Ray Summit

Scaling and Unifying SciKit Learn and Spark Pipelines using Ray

Wednesday, June 23, 7:25PM UTC

Raghu Ganti, Principal Research Staff Member, IBM

View Slides >>>

Pipelines have become ubiquitous, as the need for stringing multiple functions to compose applications has gained adoption and popularity. Common pipeline abstractions such as "fit" and "transform" are even shared across divergent platforms such as Python Scikit-Learn and Apache Spark.

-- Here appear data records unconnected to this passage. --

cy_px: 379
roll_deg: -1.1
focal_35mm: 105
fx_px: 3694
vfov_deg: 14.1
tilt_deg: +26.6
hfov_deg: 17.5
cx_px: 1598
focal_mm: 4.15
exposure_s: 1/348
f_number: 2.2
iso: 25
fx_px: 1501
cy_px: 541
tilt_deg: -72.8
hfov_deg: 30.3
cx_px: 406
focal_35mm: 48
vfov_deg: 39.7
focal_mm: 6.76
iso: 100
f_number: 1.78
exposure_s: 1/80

Scaling pipelines at the level of simple functions is desirable for many AI applications, however is not directly supported by Ray's parallelism primitives. In this talk, Raghu will describe a pipeline abstraction that takes advantage of Ray's compute model to efficiently scale arbitrarily complex pipeline workflows. He will demonstrate how this abstraction cleanly unifies pipeline workflows across multiple platforms such as Scikit-Learn and Spark, and achieves nearly optimal scale-out parallelism on pipelined computations.

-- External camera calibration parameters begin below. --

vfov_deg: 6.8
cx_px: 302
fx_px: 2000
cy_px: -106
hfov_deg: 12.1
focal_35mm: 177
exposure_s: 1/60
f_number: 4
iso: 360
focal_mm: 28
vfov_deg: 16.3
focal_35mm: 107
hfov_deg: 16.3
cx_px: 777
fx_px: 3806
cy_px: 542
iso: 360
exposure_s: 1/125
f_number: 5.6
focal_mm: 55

Attendees will learn how pipelined workflows can be mapped to Ray's compute model and how they can both unify and accelerate their pipelines with Ray.

Speakers

Raghu Ganti

Raghu Ganti

Principal Research Staff Member, IBM

Raghu Ganti has been a Research Staff Member at IBM T. J. Watson Research Center, Yorktown Heights, since September 2010. He is a part of the Distributed Cognitive IoT department. His research interests span wireless sensor networks, privacy, and data mining. For the past several years, he has been working on spatiotemporal analytics - the analysis of moving objects and been developing various algorithms for spatiotemporally enabling IBM's big data products. Parts of his work are now embedded in products such as IBM InfoSphere Streams, SPSS statistical modeler, and InfoSphere SenseMaking.